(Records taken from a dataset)
══════════
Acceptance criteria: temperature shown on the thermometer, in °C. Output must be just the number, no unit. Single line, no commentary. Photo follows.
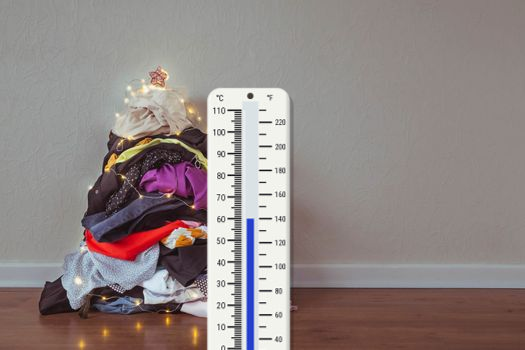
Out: 60
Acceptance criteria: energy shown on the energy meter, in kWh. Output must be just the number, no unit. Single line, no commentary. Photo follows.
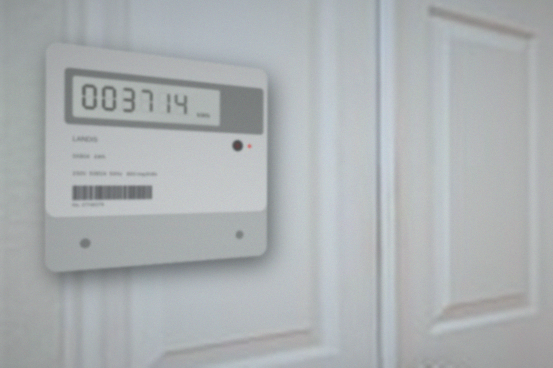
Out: 3714
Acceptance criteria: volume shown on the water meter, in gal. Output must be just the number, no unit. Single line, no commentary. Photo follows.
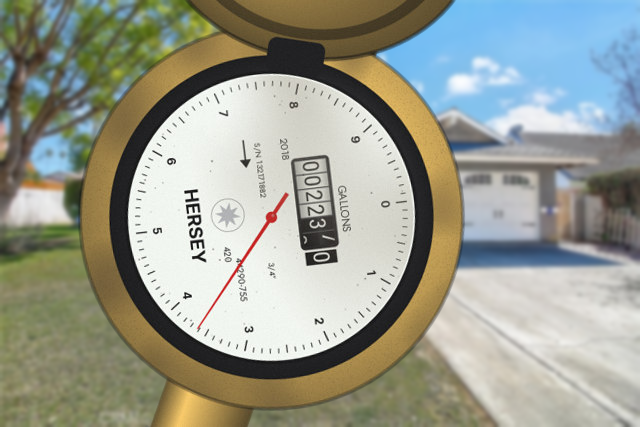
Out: 22373.6
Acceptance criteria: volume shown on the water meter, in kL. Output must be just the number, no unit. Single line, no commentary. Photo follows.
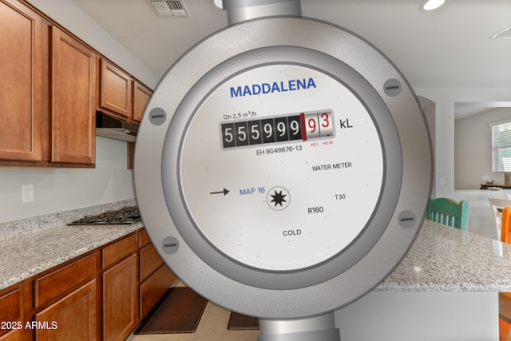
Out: 555999.93
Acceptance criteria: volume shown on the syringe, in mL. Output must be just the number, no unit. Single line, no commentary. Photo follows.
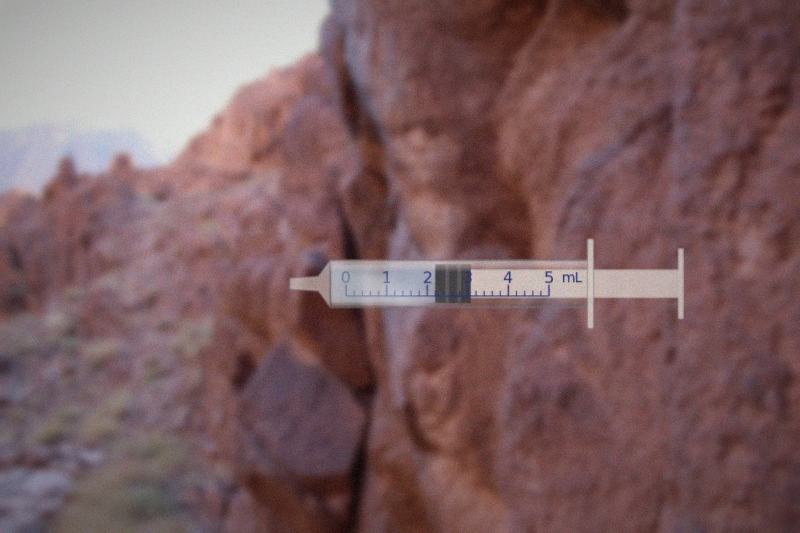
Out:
══════════
Assigned task:
Find each line in the records above that contains the word "water", and copy those lines. Case counts.

Expected answer:
Acceptance criteria: volume shown on the water meter, in gal. Output must be just the number, no unit. Single line, no commentary. Photo follows.
Acceptance criteria: volume shown on the water meter, in kL. Output must be just the number, no unit. Single line, no commentary. Photo follows.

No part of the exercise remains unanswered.